■ TASK PROMPT
Locate each line of the material that contains "predict", then return it.

■ MATERIAL SHOWN

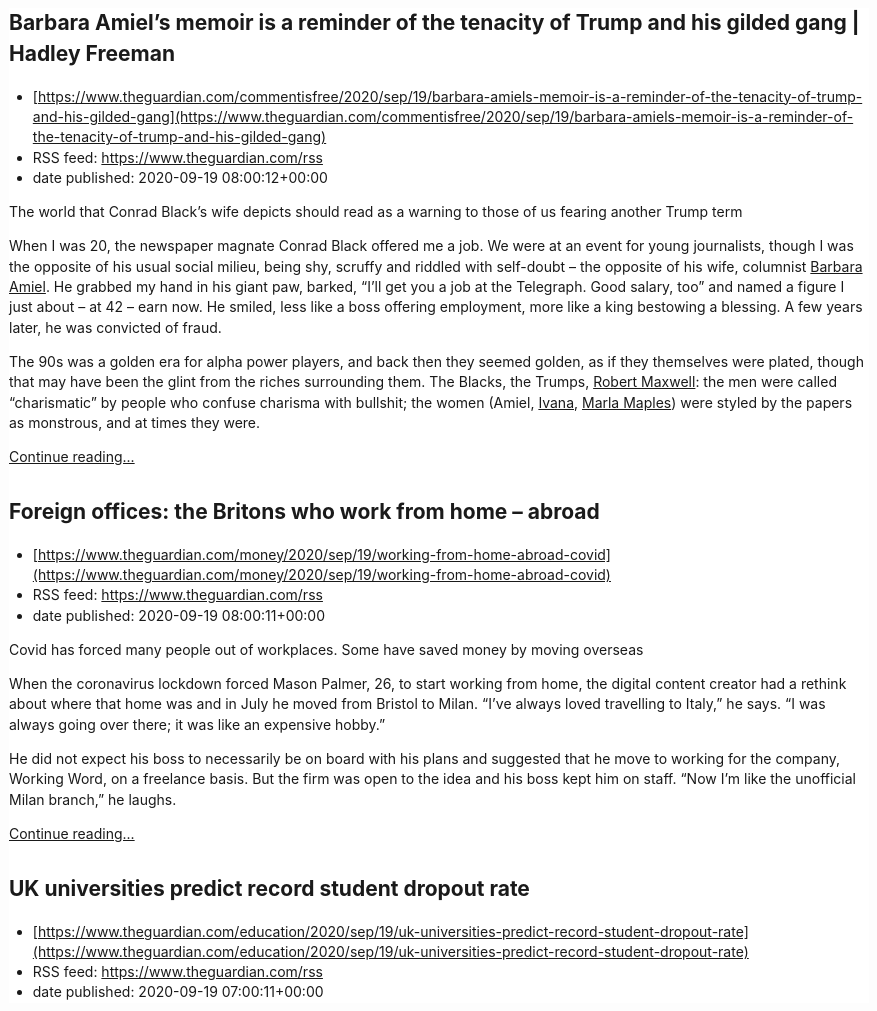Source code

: ## Barbara Amiel’s memoir is a reminder of the tenacity of Trump and his gilded gang | Hadley Freeman
 - [https://www.theguardian.com/commentisfree/2020/sep/19/barbara-amiels-memoir-is-a-reminder-of-the-tenacity-of-trump-and-his-gilded-gang](https://www.theguardian.com/commentisfree/2020/sep/19/barbara-amiels-memoir-is-a-reminder-of-the-tenacity-of-trump-and-his-gilded-gang)
 - RSS feed: https://www.theguardian.com/rss
 - date published: 2020-09-19 08:00:12+00:00

<p>The world that Conrad Black’s wife depicts should read as a warning to those of us fearing another Trump term</p><p>When I was 20, the newspaper magnate Conrad Black offered me a job. We were at an event for young journalists, though I was the opposite of his usual social milieu, being shy, scruffy and riddled with self-doubt – the opposite of his wife, columnist <a href="https://www.theguardian.com/media/2004/sep/03/pressandpublishing.citynews" title="">Barbara Amiel</a>. He grabbed my hand in his giant paw, barked, “I’ll get you a job at the Telegraph. Good salary, too” and named a figure I just about – at 42 – earn now. He smiled, less like a boss offering employment, more like a king bestowing a blessing. A few years later, he was convicted of fraud. </p><p>The 90s was a golden era for alpha power players, and back then they seemed golden, as if they themselves were plated, though that may have been the glint from the riches surrounding them. The Blacks, the Trumps, <a href="https://www.theguardian.com/politics/1991/nov/06/obituaries" title="">Robert Maxwell</a>: the men were called “charismatic” by people who confuse charisma with bullshit; the women (Amiel, <a href="https://www.theguardian.com/us-news/2017/oct/07/ivana-trump-donald-relationship-ivanka-president" title="">Ivana</a>, <a href="https://www.theguardian.com/lifeandstyle/lostinshowbiz/2016/mar/17/what-donald-trump-butler-saw-behind-scenes-real-life-xanadu-citizen-kane" title="">Marla Maples</a>) were styled by the papers as monstrous, and at times they were.</p> <a href="https://www.theguardian.com/commentisfree/2020/sep/19/barbara-amiels-memoir-is-a-reminder-of-the-tenacity-of-trump-and-his-gilded-gang">Continue reading...</a>

## Foreign offices: the Britons who work from home – abroad
 - [https://www.theguardian.com/money/2020/sep/19/working-from-home-abroad-covid](https://www.theguardian.com/money/2020/sep/19/working-from-home-abroad-covid)
 - RSS feed: https://www.theguardian.com/rss
 - date published: 2020-09-19 08:00:11+00:00

<p>Covid has forced many people out of workplaces. Some have saved money by moving overseas</p><p>When the coronavirus lockdown forced Mason Palmer, 26, to start working from home, the digital content creator had a rethink about where that home was and in July he moved from Bristol to Milan. “I’ve always loved travelling to Italy,” he says. “I was always going over there; it was like an expensive hobby.”</p><p>He did not expect his boss to necessarily be on board with his plans and suggested that he move to working for the company, Working Word, on a freelance basis. But the firm was open to the idea and his boss kept him on staff. “Now I’m like the unofficial Milan branch,” he laughs.</p> <a href="https://www.theguardian.com/money/2020/sep/19/working-from-home-abroad-covid">Continue reading...</a>

## UK universities predict record student dropout rate
 - [https://www.theguardian.com/education/2020/sep/19/uk-universities-predict-record-student-dropout-rate](https://www.theguardian.com/education/2020/sep/19/uk-universities-predict-record-student-dropout-rate)
 - RSS feed: https://www.theguardian.com/rss
 - date published: 2020-09-19 07:00:11+00:00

■ WRITTEN RESPONSE
## UK universities predict record student dropout rate
 - [https://www.theguardian.com/education/2020/sep/19/uk-universities-predict-record-student-dropout-rate](https://www.theguardian.com/education/2020/sep/19/uk-universities-predict-record-student-dropout-rate)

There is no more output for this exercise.